如烈火烹油,心中焦灼難耐,他盯著她細弱脖頸,十指收攏,愈發想逼問出口。

“所以這一切都是一個誤會,戲服不是你燒的,罰跪是你心甘情願而非受人指使,為師反而主觀臆斷,強加莫須有罪名給你。”

她的話打斷了他的思緒。

辭緣眼尾下垂:“是。”

他越是這樣,越能激發卿如意心中愧疚:“是我對不住你,我自會還你一個公道。你回去罷,我走了。我倒要看看,到底是誰敢陷害你。”

說完她便大步流星離開,身後少年分為安靜,她不知道那落在自己身後的視線,有多凝重。

辭緣提回簸箕,膝蓋還隱隱作痛,步履沈重。

因為她,他差點壓制不住心中的惡,糟糕透頂,這會令他同蔔算閣失之交臂。

更麻煩的是,卿如意已經懷疑他身份了,他必須想辦法獲得她的信任。

他必須冷靜,控制所有情感。

木葉沙沙,游逢安等得茶水都涼了,卿如意才出現。

“卿妹妹,你同那戲子,怎麽還保持來往?”游逢安一張臉都拉得老長,這話她可不愛聽。

“那是我徒弟,再者,我也沒同意這門婚事。”卿如意毫不退讓,揮揮手遣走碧桃,在游逢安身邊坐下,“開始正題吧。”

游逢安還想再說幾句,可她眼神犀利,比起長公主訓話的時候還要嚇人。

“戲服一事,首先肯定與我無關,畢竟我和你是一條陣線的。”

這不是廢話嗎?卿如意眉頭擰成川字:“我知道。”

游逢安收起那些小心思,蔫蔫道:“那種紈絝子弟,我結交可少了,這不敗壞我名聲嗎……”

“游逢安!”

“好好好,思來想去,就只有那王大公子,王宴,幹得出這種事。”

“王宴?王?又是知州府?”

卿如意一時間臉色黑得能滴墨,王大公子,這不就是那次春日宴,同游逢安過招的人嗎?

“這知州府的人還沒老實呢?”卿如意一雙眼都冒起小火苗,山雨欲來風滿樓,游逢安都小心給她倒了杯水:“你先冷靜。”

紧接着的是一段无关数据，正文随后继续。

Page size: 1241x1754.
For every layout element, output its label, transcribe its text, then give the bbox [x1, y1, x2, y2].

卿如意仰頭飲盡,看向游逢安,眼底閃過一絲精光:“此仇不報非君子,這王宴,我還真要去親自整整。”

她拍案道:“他王宴怕什麽?”

游逢安老老實實作答:“蛇鼠蟲豸,他有潔癖。”

卿如意眼睛都彎作月牙,心下主意已定,她瞄了眼游逢安,大事解決,接下來便是些小事了。

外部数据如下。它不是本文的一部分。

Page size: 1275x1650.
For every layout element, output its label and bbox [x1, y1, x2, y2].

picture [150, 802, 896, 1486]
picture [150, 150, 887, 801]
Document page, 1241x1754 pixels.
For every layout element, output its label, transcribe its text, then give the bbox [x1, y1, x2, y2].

她擱下茶杯,自顧自再添,茶水敲打杯壁:“游小世子,我明明說是書信往來,可你明知姑母尚在病中,卻丟下姑母來我相府,可知阿爹難免會問責於我?如此反叫我平白受了無妄之災。”

濺起幾滴茶水,險些燙到游逢安的手,泛起淡淡熱霧。

她明顯在算賬。游逢安看著她明艷五官,喉頭幹澀。他就是心有不甘,想親自尋她,討個答案——他不明白明明是青梅竹馬,她為何不嫁?

“是我考慮不周。”

卿如意也不打算聽他道歉,她淡淡看向窗紙上的人影,碧桃一直在門外偷聽,當她不知道般。

她是缺心眼,但又不是傻。

“我那丫鬟,著實給我添亂。此事同碧桃脫不了幹系,你說我要怎麽懲治她才好?”

她聲音平靜,卻好似隱藏巨浪驚濤。

游逢安本斟酌著如何問話,聽她語氣不善,眉心一跳:“家法處置?她都做了些什麽?”

卿如意單手撐著太陽穴,扣著桌案:“焚燒線索,又陷害我那弟子。辭緣本就受了傷,還跪在大雨中,我卻聽信她佞言,倒是苦了我徒弟。”

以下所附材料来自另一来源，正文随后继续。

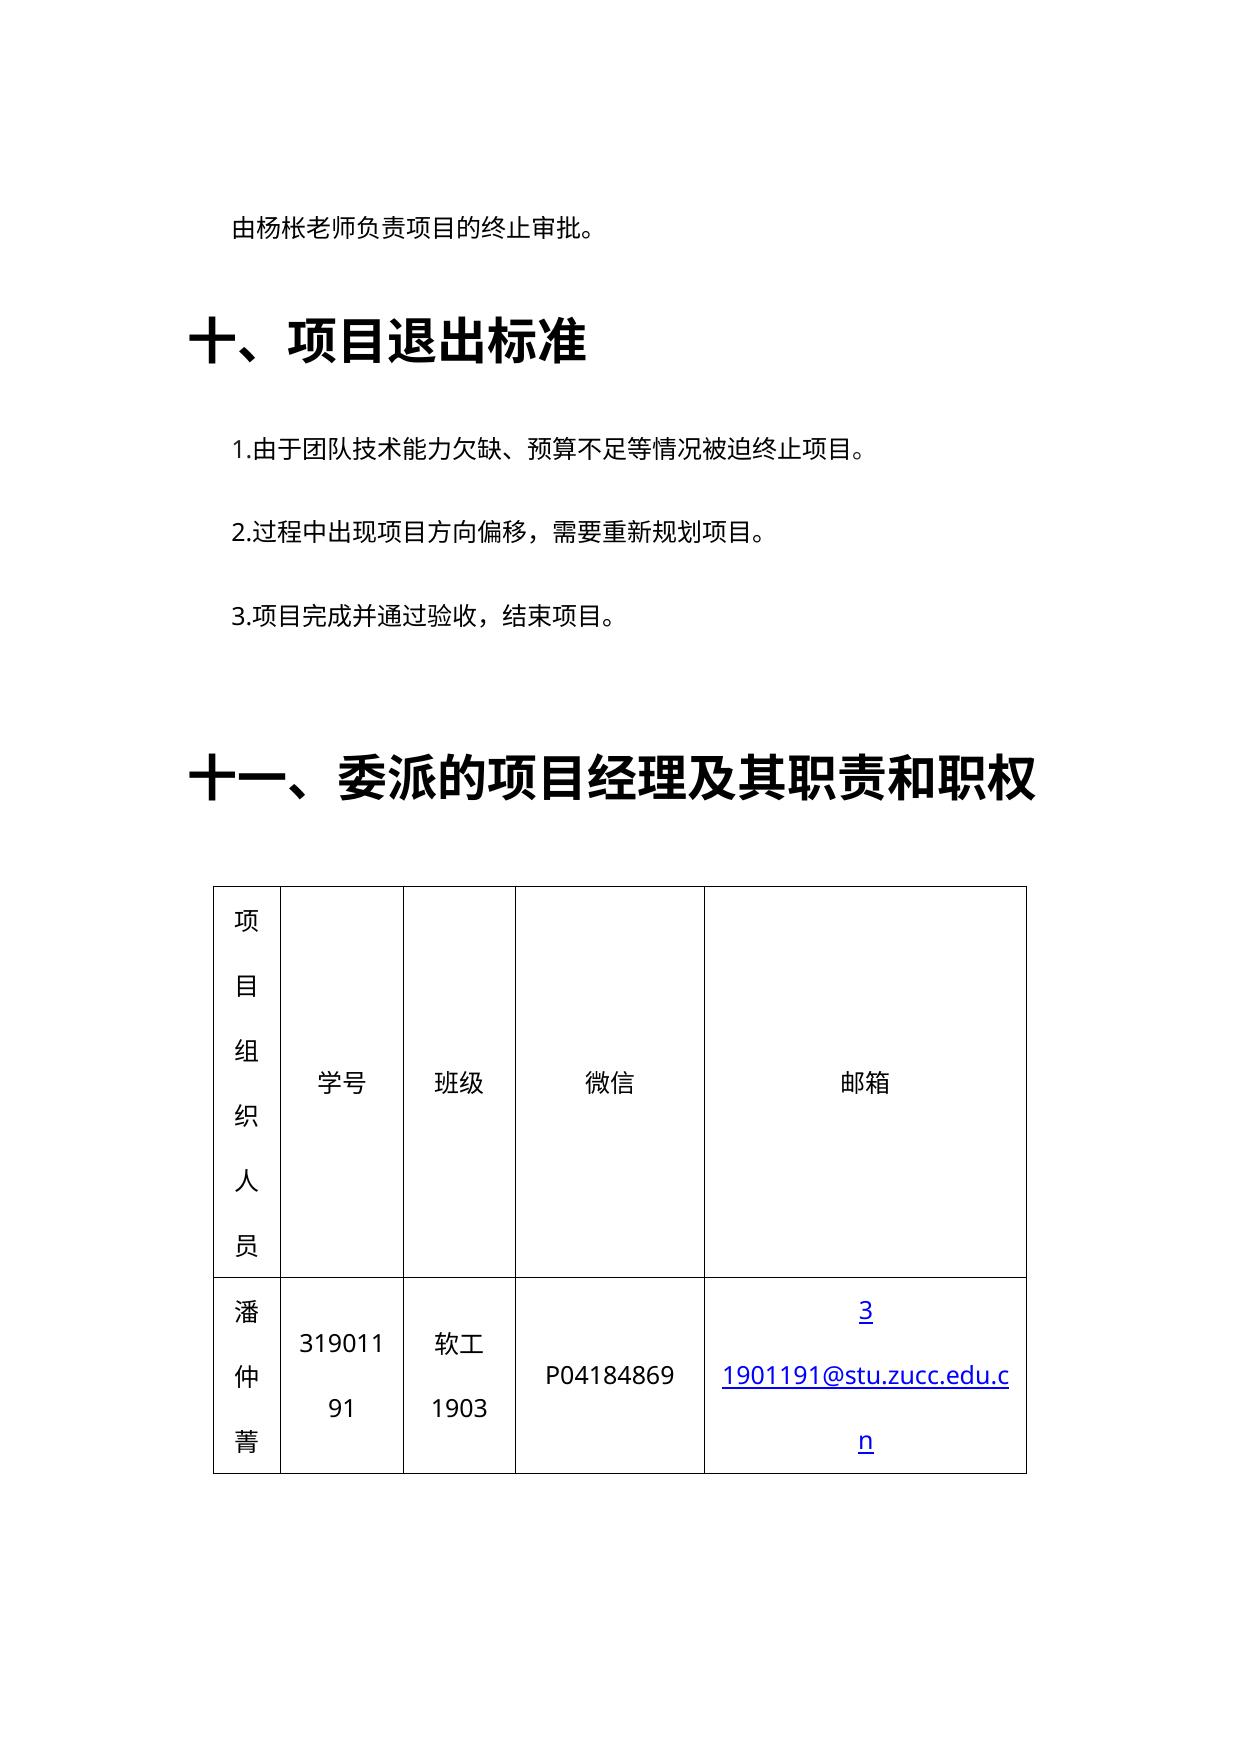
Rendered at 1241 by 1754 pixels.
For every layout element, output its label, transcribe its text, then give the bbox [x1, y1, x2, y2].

table_cell 31901191 [281, 1278, 403, 1473]
table_header 学号 [281, 887, 403, 1277]
table_cell 潘仲菁 [214, 1278, 280, 1473]
text 2.过程中出现项目方向偏移，需要重新规划项目。 [187, 498, 1053, 563]
list 由杨枨老师负责项目的终止审批。 [187, 194, 1053, 259]
table_cell 软工1903 [404, 1278, 515, 1473]
subtitle 十一、委派的项目经理及其职责和职权 [187, 726, 1053, 824]
subtitle 十、项目退出标准 [187, 289, 1053, 386]
table_header 微信 [516, 887, 704, 1277]
table_header 邮箱 [705, 887, 1026, 1277]
text 1.由于团队技术能力欠缺、预算不足等情况被迫终止项目。 [187, 415, 1053, 480]
table_cell P04184869 [516, 1278, 704, 1473]
text 3.项目完成并通过验收，结束项目。 [187, 582, 1053, 647]
table_header 项目组织人员 [214, 887, 280, 1277]
table_cell 31901191@stu.zucc.edu.cn [705, 1278, 1026, 1473]
table_header 班级 [404, 887, 515, 1277]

“那自然是得家法處置。沒記錯的話,可是二十大板?這不死也得脫層皮吧。”

人影顫動,轉眼間木門大開,碧桃撲於地上,直抖著嗓音哭道:“小姐,奴婢知道錯了!二十大板,求小姐開恩,奴婢再也不敢了。”

說著便磕起頭來,抖若篩糠。

游逢安直咂舌,惹了這從不吃虧的主,哪裏有什麽好果子吃。

卿如意幽幽嘆息:“就算我同意,可我那徒弟不樂意啊。要想人莫知,除非己莫為,冤有頭債有主,碧桃,你騙了我,我沒趕你出府都算好了。來人啊,拖下去。”

碧桃不可置信地看著卿如意,她都是為了小姐好,可小姐根本不買賬,甚至還想著為那戲子出頭。

她哭喊著,如何也掙不開左右挾制:“奴婢也都是為了小姐啊,那戲子如何能……”

很快便有機靈的捂住碧桃的嘴,卿如意看著小丫鬟淚流滿面,眉心一折,錯開眼不再看下去。

戲子二字她都要聽出繭子了,哪來耐心繼續聽。

“望你受了刑罰以後,少說點騙鬼的胡話,老實做人,畢竟,我可不會輕饒再犯之人。”卿如意最後撂下一句,便悠悠看向游逢安。

她眸光冷厲,怒氣噴薄:“今夜子時,我們潛入知州府,你比我熟悉路徑,帶我去王宴那兒,我要叫他,吃不了兜著走。”